* **Selected extract**:
======

Given this, many companies choose to build their own experimentation platform. This is a big undertaking, and much harder than it might seem at first. There is also ongoing maintenance costs, as well as the risk in making product decisions on a platform that might have undiscovered bugs.

Reducing costs

Costs of running experiments can be broken down into a few categories: the cost of data storage, the cost of engineering time, and the cost of the platform itself. GrowthBook is designed to address these costs directly and allow you to run a lot of experiments. GrowthBook is warehouse native and uses any data you already have. It was also designed to be extremely easy to add an experiment (2 lines of code) and have a high-quality developer experience that reduces engineering costs. GrowthBook itself is open-core and extremely economical to run.

Product prioritization changes

As you become aware of HiPPOs effect on your decision-making process and start to move away from this, you need another way to prioritize projects. There are many prioritization frameworks to help with this (we have a whole section on experimentation prioritization frameworks), but the goal the system you choose should be to encourage building smaller testable features, a high frequency of experiments, and to make sure you have a good mix of ideas and sizes of projects.

This is a big change from the traditional product development process, where we would spend a lot of time trying to predict what features will work, and then spend a lot of time building them. With experimentation-driven product development, we spend less time predicting and guessing and more time testing. This means that we can spend less time building features that don’t work, and more time building features that do work.


HAMM is a framework to help you think about experimentation-focused product development. It stands for Hypothesis, Actions, Measure, and MVP. It is one product framework to help increase your learning rate, and build a culture of experimentation.

  • Hypothesis: What is the hypothesis you are testing? This should be a clear, falsifiable statement of what you are trying to learn. See our section on how to make good hypothesis.
  • Actions: What are the actions you expect your user to take if this hypothesis is true?
  • Measure: What are the metrics that you could measure that would indicate that the user is doing the actions you expect? What might be a counterfactual metric that would indicate that the user is not doing the actions you expect? What are the guardrail metrics that you want to make sure you don't negatively impact?

======

* **Provided data**:
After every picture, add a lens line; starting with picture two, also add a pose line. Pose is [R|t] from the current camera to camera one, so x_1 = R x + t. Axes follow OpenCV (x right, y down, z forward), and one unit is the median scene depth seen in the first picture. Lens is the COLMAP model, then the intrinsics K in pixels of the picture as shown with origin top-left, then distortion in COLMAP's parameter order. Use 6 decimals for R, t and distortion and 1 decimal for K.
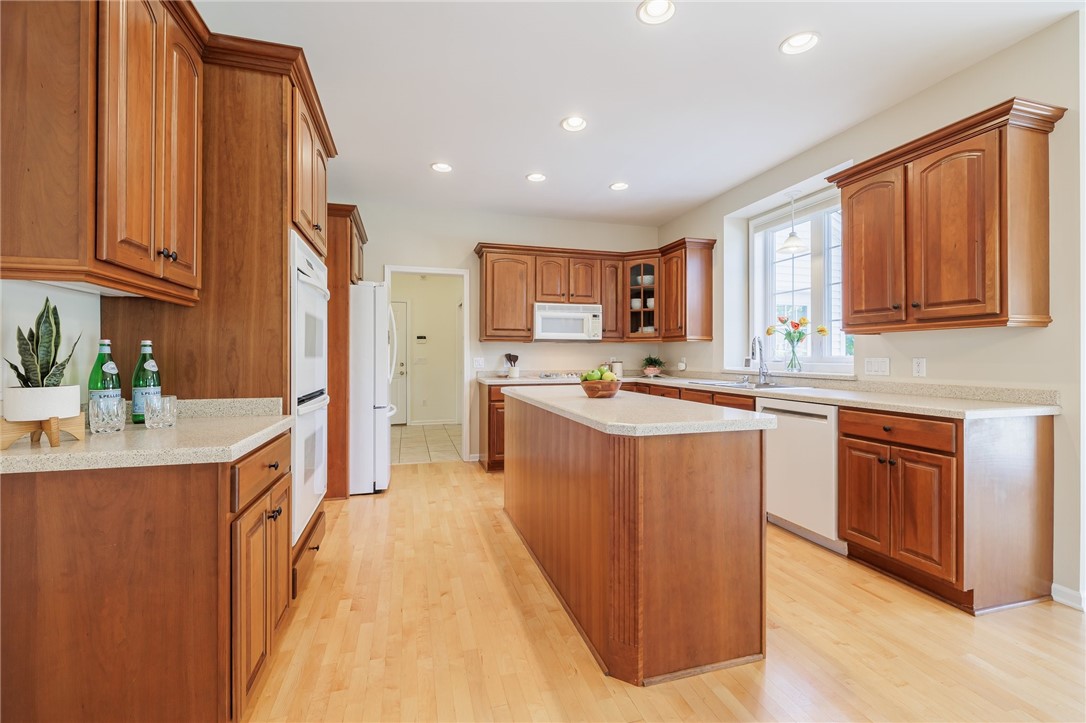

======

* **Questions to answer**:
1. In the experimentation passage, what four words does the name HAMM stand for?
2. Continue the experimentation passage from its last sentence.
The lines are separate material with no connection to the experimentation passage.

* **Numbered responses**:
1. Hypothesis, Actions, Measure, and MVP.

2.
  • MVP: Given the above, what is the smallest thing you could build to test this hypothesis?

Thinking about the HAMM process at the beginning of a project lays the groundwork for a high-quality experiment. You'll have the hypothesis, the metrics, and the success criteria (OEC). With a smaller MVP or MTP (Minimum Testable Products), you can also increase your experimentation rate and therefore your learning rate.

John Hamm

Why you're not seeing experiment impacts

Quite often, companies run A/B tests that show positive results, and yet when overall metrics are examined, the impact of these tests is invisible. You might be expecting to see inflection points around the time the experiment was implemented. Here are some reasons why:

  • Confusing statistics - Interpreting results can be confusing without a solid grasp of what the statistics are telling.
  • Bad practices - You may be running experiments that are not valid, or are not measuring the right thing. See the Peeking problem.
  • Lost in the noise - The impact of the experiment may be too small to be visible. This is especially true if you are running a lot of experiments - but this is not bad, just hard to see on a macro level.
  • Optimizing wrong product - You might be experimenting with a section of your product that doesn't represent a large fraction of your overall use. Even if you're successful in these areas of the product, the overall impact will be limited by the small fraction of users that you've affected.
  • Optimizing wrong metric - You might be optimizing for a metric that doesn't matter. For example, you might be optimizing for a metric that is not correlated with revenue, your main KPI. This is especially true if you are optimizing for a proxy metric, such as clicks, instead of the actual metric, such as revenue.